Much reliance is placed upon the date of birth mentioned in the mining certificate and the entries made therein. The purpose, for which the certificate is issued, is very limited in nature. It only enables the holder of the certificate to undertake detonation etc. It has no bearing upon the general service particulars. At any rate, the petitioner, who was so conscious about the date of birth through out, ought to have taken steps to get them corrected in the service records, within short time. Almost for three decades, he did not take any steps in that connection. When strenuous arguments were advanced to impress this Court that the entries in the service record are in favour of the petitioner, we summoned them.

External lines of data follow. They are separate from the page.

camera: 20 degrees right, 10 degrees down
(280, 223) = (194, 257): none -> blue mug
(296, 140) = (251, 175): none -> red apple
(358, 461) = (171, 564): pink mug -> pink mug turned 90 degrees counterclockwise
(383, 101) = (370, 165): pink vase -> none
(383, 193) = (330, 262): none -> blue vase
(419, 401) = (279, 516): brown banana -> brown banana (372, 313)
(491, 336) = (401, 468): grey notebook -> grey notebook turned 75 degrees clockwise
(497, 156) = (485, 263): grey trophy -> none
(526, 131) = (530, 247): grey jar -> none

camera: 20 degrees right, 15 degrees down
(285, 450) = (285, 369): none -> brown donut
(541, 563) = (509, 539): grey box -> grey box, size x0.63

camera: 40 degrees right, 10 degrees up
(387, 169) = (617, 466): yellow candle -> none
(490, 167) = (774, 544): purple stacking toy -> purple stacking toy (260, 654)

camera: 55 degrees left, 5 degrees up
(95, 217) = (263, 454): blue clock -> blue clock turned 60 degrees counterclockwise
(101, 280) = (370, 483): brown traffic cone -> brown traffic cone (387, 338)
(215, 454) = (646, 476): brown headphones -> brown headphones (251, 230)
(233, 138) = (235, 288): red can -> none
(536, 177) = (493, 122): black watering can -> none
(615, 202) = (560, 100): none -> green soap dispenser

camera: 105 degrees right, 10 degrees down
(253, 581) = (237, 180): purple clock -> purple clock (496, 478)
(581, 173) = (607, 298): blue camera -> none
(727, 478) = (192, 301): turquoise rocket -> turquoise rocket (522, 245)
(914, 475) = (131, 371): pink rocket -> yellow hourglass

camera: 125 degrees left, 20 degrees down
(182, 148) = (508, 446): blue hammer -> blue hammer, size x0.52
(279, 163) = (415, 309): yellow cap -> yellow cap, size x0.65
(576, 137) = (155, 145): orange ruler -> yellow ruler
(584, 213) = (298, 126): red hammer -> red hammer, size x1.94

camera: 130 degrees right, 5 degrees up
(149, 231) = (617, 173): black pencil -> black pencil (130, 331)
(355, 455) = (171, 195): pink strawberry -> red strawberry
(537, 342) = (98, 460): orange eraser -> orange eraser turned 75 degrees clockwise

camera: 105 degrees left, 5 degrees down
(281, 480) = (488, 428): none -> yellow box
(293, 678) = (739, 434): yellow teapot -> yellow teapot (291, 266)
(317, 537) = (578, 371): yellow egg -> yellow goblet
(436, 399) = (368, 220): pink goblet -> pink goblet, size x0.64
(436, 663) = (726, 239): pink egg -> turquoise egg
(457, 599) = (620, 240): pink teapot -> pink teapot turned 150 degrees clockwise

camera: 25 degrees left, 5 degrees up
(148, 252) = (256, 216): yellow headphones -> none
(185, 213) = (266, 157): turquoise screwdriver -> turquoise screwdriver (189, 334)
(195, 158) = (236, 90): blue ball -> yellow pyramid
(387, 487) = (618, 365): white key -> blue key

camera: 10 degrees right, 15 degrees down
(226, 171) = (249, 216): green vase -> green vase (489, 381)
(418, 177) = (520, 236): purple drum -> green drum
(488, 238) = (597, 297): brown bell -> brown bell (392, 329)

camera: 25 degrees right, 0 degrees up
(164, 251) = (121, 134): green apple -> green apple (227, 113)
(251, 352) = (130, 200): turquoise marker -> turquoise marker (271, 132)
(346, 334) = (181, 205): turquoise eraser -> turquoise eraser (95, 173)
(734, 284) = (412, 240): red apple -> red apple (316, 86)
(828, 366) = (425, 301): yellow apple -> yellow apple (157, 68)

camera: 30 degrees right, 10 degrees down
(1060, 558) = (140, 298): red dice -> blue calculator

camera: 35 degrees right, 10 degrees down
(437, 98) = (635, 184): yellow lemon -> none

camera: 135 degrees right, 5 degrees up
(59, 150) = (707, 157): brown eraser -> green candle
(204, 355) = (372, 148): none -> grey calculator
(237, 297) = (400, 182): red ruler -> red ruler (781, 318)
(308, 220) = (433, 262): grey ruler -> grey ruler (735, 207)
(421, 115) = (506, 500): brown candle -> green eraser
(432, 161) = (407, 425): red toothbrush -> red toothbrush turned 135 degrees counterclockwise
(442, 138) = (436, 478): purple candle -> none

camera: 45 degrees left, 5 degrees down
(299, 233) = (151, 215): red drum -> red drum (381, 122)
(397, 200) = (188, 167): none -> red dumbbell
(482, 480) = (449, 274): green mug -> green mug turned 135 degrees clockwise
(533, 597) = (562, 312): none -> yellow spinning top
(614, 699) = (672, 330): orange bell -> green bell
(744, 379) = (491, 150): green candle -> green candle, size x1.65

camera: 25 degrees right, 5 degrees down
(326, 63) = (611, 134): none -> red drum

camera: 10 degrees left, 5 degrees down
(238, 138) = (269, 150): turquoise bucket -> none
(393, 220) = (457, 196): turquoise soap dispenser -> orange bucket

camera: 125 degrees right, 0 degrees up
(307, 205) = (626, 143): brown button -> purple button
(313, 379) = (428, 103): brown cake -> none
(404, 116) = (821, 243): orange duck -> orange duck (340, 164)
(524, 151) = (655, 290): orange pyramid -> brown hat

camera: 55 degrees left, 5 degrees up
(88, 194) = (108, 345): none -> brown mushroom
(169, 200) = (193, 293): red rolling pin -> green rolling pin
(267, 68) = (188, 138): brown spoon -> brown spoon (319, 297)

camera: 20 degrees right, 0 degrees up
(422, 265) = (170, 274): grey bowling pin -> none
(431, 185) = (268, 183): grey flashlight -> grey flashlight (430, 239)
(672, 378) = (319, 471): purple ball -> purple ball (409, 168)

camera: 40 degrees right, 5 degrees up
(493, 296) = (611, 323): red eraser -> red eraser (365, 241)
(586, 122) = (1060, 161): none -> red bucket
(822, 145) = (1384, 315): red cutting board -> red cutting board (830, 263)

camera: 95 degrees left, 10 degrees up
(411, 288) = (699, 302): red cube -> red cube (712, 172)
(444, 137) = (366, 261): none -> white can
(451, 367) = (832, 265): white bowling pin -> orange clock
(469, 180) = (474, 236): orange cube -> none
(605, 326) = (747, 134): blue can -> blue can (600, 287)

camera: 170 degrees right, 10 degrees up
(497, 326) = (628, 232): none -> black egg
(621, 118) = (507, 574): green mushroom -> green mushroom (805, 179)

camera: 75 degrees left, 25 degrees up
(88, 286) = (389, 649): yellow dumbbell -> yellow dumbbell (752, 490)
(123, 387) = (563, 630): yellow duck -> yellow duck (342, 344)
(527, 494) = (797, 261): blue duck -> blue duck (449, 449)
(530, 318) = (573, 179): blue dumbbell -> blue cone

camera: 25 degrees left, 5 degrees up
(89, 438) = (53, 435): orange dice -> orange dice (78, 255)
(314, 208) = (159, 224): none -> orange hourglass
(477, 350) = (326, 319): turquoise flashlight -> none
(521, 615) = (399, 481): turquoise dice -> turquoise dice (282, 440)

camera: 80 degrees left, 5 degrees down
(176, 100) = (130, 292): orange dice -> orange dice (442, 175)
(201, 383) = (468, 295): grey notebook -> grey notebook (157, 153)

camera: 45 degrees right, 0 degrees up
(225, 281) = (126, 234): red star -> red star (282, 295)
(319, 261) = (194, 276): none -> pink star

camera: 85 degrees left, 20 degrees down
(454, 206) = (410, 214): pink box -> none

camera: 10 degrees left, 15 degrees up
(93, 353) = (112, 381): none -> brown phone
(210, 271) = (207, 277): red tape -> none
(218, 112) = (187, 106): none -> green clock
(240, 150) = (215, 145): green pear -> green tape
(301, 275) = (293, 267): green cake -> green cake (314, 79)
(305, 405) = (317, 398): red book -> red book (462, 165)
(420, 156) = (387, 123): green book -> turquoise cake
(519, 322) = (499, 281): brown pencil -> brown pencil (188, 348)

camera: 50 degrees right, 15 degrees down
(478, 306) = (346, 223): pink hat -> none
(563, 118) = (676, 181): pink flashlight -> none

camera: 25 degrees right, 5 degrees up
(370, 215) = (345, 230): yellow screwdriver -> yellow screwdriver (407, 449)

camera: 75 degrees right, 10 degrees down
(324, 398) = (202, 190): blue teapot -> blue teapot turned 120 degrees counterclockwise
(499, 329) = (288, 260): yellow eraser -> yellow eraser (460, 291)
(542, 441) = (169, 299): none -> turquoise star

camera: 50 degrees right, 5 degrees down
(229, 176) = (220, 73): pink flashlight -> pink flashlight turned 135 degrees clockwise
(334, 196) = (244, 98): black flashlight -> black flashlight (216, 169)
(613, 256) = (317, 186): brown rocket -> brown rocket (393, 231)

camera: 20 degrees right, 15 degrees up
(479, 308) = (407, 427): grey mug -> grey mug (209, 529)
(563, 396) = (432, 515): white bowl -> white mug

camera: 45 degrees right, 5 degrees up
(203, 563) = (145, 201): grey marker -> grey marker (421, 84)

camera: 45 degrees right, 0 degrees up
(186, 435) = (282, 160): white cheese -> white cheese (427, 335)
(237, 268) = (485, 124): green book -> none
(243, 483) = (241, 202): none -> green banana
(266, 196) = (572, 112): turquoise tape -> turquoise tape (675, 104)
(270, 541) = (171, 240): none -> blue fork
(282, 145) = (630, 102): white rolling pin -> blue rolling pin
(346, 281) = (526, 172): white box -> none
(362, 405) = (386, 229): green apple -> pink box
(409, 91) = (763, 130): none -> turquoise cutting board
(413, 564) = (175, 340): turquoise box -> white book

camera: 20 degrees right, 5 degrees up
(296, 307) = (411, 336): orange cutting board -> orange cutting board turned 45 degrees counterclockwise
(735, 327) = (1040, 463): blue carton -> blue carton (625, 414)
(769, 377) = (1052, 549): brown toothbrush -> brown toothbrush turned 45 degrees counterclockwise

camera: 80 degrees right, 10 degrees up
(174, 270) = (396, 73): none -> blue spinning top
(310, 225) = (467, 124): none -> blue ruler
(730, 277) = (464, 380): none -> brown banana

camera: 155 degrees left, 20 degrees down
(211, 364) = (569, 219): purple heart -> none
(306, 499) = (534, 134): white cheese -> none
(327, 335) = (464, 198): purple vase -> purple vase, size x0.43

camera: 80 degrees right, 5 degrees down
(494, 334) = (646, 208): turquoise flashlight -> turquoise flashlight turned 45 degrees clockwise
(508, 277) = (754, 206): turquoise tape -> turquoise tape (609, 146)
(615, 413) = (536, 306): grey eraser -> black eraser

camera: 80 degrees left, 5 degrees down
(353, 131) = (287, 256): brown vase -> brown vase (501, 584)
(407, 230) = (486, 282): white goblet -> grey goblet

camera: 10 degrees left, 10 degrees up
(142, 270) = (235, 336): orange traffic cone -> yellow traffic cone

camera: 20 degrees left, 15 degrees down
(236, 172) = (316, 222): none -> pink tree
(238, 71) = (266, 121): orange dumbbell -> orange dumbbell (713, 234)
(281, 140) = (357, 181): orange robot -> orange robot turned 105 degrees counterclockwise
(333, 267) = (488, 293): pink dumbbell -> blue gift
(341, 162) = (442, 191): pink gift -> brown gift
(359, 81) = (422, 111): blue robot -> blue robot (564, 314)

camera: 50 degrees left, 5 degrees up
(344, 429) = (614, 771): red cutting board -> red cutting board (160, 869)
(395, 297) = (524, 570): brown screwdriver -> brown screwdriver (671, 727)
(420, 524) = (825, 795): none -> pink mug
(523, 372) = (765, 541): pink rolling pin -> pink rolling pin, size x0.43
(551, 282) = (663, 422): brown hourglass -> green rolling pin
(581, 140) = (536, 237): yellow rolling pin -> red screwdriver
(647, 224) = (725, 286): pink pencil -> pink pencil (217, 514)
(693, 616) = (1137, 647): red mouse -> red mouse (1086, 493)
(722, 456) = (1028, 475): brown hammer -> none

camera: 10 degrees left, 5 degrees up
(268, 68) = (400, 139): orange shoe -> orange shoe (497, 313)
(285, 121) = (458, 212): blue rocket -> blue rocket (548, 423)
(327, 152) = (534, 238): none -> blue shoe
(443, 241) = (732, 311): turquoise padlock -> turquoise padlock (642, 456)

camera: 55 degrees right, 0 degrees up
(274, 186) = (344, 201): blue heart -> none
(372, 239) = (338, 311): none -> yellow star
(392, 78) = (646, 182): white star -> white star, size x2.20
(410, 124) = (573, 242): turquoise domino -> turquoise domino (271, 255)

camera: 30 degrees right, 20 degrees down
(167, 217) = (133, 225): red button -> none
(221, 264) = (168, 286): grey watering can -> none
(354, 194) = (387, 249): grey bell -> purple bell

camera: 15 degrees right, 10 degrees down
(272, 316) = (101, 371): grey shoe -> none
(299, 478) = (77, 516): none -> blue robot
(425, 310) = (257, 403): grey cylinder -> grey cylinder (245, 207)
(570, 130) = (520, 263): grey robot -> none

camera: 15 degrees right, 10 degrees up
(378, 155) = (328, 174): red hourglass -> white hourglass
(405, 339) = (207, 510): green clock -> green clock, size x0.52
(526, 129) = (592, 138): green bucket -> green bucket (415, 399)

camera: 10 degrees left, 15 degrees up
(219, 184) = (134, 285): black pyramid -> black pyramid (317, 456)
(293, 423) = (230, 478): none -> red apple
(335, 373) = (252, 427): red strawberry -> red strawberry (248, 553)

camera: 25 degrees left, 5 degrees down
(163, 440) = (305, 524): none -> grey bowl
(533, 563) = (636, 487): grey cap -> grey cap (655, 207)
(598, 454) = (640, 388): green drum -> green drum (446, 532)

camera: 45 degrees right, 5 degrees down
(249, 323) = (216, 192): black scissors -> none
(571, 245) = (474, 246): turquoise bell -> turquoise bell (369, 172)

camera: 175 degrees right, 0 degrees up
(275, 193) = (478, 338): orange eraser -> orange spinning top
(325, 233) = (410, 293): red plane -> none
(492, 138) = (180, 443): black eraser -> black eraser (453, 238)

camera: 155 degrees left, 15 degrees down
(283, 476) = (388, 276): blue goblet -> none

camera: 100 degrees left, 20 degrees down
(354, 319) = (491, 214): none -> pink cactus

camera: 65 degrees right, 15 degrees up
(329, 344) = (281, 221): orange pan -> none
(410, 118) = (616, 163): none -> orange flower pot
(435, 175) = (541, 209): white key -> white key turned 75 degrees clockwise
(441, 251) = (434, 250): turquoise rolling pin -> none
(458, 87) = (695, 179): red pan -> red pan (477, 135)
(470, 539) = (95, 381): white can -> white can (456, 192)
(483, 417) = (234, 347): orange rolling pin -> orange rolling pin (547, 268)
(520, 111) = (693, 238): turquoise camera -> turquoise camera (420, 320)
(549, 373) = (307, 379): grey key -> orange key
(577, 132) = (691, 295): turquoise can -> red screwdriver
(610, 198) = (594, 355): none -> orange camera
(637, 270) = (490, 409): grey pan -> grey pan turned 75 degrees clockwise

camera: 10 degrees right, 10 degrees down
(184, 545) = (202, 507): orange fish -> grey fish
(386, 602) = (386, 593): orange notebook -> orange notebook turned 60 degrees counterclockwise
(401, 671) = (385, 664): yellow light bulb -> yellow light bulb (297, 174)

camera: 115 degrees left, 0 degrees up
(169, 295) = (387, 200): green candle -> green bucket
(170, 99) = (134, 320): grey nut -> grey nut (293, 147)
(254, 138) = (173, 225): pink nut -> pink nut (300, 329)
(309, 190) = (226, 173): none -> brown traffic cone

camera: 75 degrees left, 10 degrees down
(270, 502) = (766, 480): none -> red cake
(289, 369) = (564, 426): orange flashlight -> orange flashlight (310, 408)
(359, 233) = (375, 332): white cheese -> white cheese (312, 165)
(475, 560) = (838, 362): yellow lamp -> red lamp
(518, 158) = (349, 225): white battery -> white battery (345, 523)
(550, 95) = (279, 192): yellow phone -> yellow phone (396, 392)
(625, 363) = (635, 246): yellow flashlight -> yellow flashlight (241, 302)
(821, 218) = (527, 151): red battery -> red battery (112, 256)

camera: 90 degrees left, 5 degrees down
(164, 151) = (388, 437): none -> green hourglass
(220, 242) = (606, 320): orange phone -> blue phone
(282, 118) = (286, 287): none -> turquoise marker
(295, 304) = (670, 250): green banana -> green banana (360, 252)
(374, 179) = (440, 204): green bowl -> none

In the service record, it is clearly mentioned that the age as on the date of joining the service is 24 years and no mention was made about the date of birth. The column relating to ‘educational qualifications’ was left unfilled. It is only at a later point of time, that some interpolations were made. Similarly in B-register, in the relevant column, the age was mentioned as 24 years as on 26.02.1978. In the next column, which has nothing to do with the date of birth or age, the date of birth was mentioned at a later point of time with a different ink. Under these circumstances, we find it difficult to grant any relief to the petitioner. The writ appeal is accordingly dismissed. The miscellaneous petition filed in this writ appeal shall also stand disposed of. There shall be no order as to costs.